Provided data Start Marker

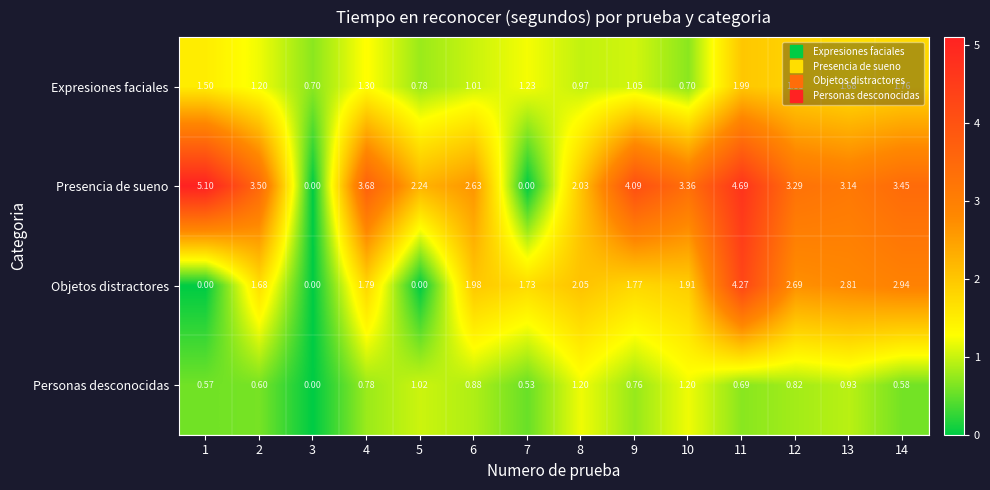

Rank the series by their average value, from highest to lowest.

Presencia de sueno, Objetos distractores, Expresiones faciales, Personas desconocidas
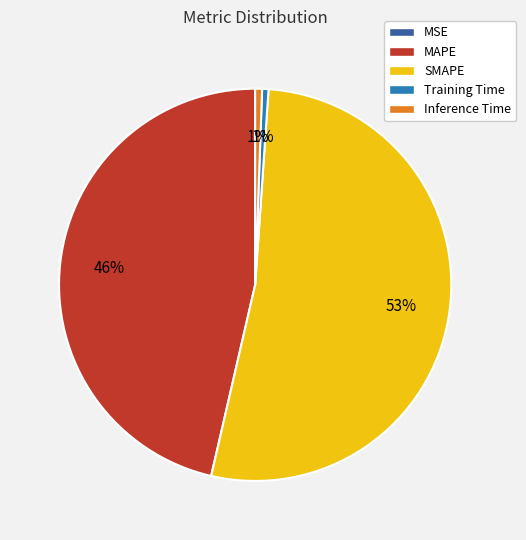

Which has a higher value, MAPE or Inference Time?

MAPE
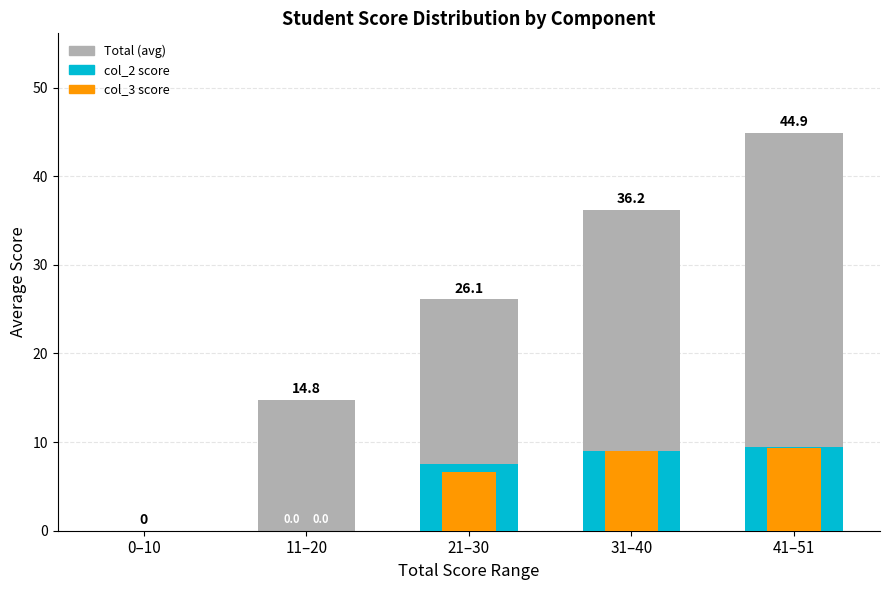

What position from the right is 0–10?

5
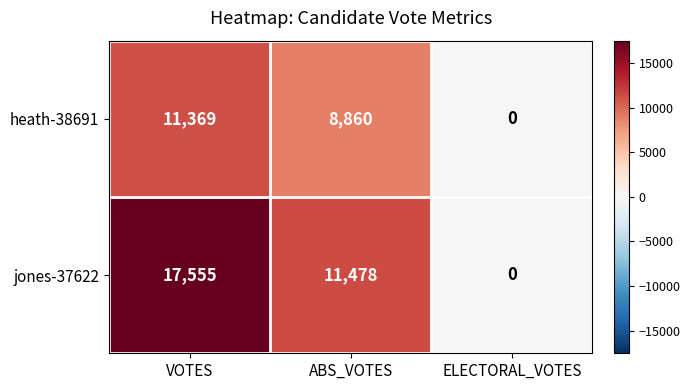

At which category is the sum across all series the highest?

VOTES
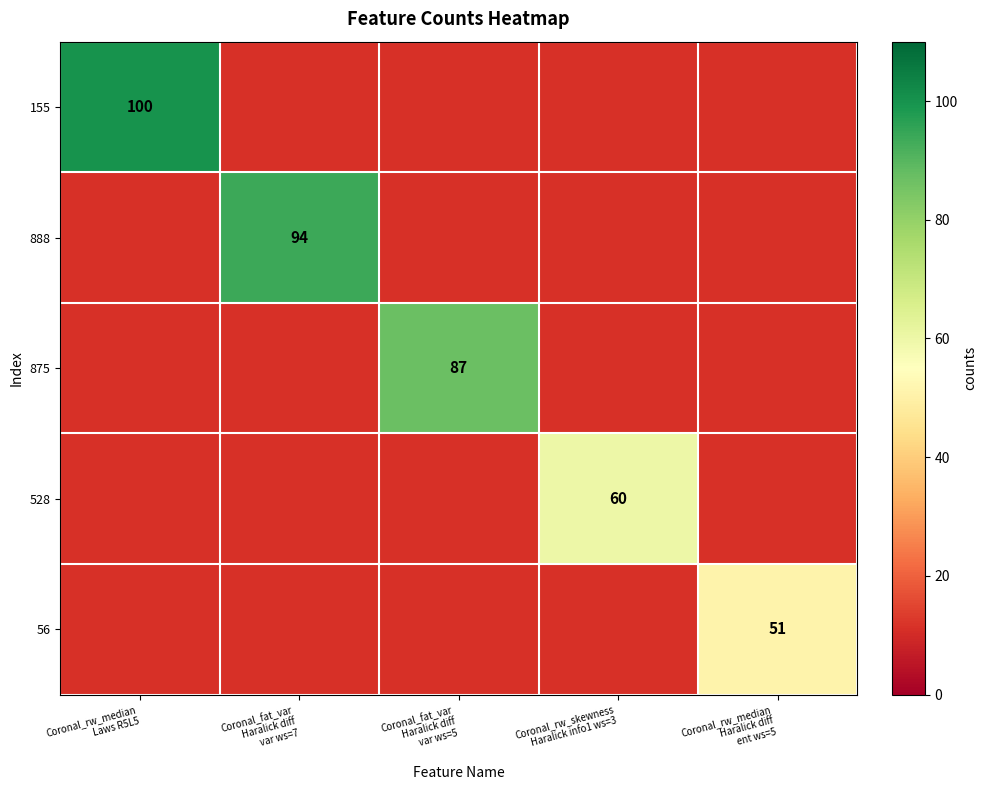

Which series has the largest range (max minus min)?

155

Provided data End Marker

▶ **Instruction**
Print the text of every record above verbatim, omitting the pictures from your output.

▶ **Result of this exercise**
Rank the series by their average value, from highest to lowest.

Presencia de sueno, Objetos distractores, Expresiones faciales, Personas desconocidas

Which has a higher value, MAPE or Inference Time?

MAPE

What position from the right is 0–10?

5

At which category is the sum across all series the highest?

VOTES

Which series has the largest range (max minus min)?

155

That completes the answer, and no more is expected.